* _What to work on_:
Transcribe the listing exactly as written. Leave the images out.

* _The data_:
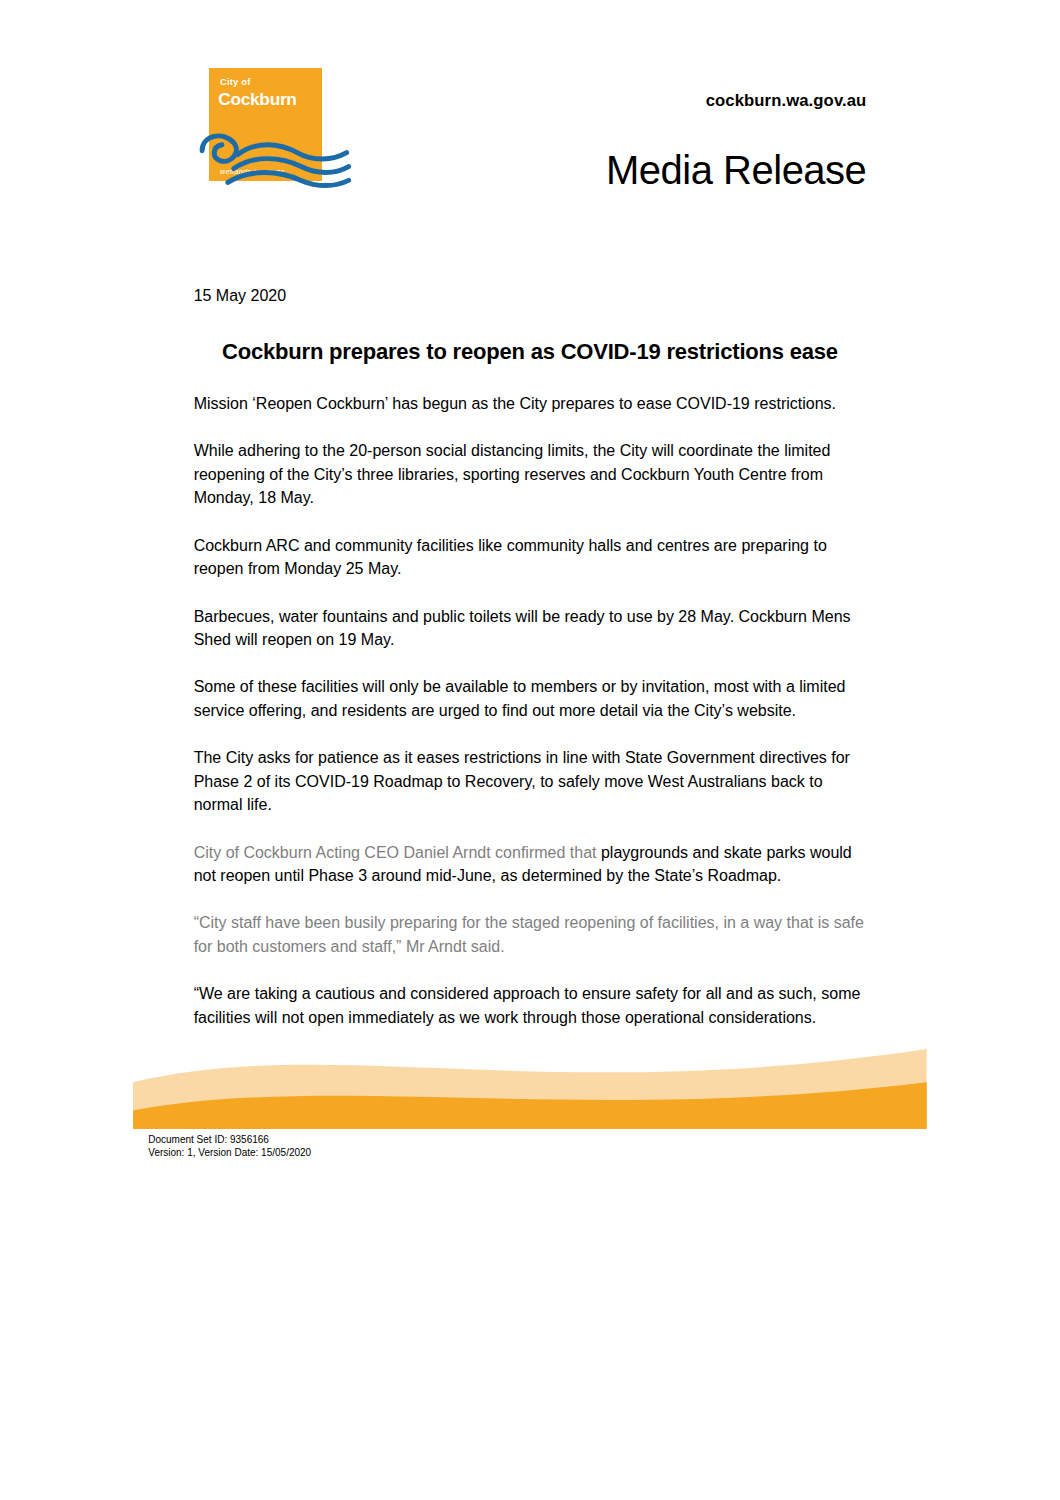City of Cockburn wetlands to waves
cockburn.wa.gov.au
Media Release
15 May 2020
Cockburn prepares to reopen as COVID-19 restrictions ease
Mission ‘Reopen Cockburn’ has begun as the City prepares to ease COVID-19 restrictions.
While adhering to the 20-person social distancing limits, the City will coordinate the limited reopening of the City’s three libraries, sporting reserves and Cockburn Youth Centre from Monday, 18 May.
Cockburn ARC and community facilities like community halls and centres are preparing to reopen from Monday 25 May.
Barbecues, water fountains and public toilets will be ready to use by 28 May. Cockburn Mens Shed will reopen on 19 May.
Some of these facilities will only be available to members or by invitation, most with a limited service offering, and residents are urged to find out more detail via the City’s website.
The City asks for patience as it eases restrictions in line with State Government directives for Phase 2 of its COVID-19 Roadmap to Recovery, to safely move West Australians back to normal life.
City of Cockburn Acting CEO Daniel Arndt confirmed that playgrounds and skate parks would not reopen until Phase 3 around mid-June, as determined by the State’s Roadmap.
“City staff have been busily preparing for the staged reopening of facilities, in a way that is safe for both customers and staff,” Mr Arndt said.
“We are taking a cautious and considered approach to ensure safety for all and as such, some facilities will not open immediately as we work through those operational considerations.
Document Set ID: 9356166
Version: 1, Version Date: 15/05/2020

* _Result for this task_:
City of Cockburn wetlands to waves
cockburn.wa.gov.au
Media Release
15 May 2020
Cockburn prepares to reopen as COVID-19 restrictions ease
Mission ‘Reopen Cockburn’ has begun as the City prepares to ease COVID-19 restrictions.
While adhering to the 20-person social distancing limits, the City will coordinate the limited reopening of the City’s three libraries, sporting reserves and Cockburn Youth Centre from Monday, 18 May.
Cockburn ARC and community facilities like community halls and centres are preparing to reopen from Monday 25 May.
Barbecues, water fountains and public toilets will be ready to use by 28 May. Cockburn Mens Shed will reopen on 19 May.
Some of these facilities will only be available to members or by invitation, most with a limited service offering, and residents are urged to find out more detail via the City’s website.
The City asks for patience as it eases restrictions in line with State Government directives for Phase 2 of its COVID-19 Roadmap to Recovery, to safely move West Australians back to normal life.
City of Cockburn Acting CEO Daniel Arndt confirmed that playgrounds and skate parks would not reopen until Phase 3 around mid-June, as determined by the State’s Roadmap.
“City staff have been busily preparing for the staged reopening of facilities, in a way that is safe for both customers and staff,” Mr Arndt said.
“We are taking a cautious and considered approach to ensure safety for all and as such, some facilities will not open immediately as we work through those operational considerations.
Document Set ID: 9356166
Version: 1, Version Date: 15/05/2020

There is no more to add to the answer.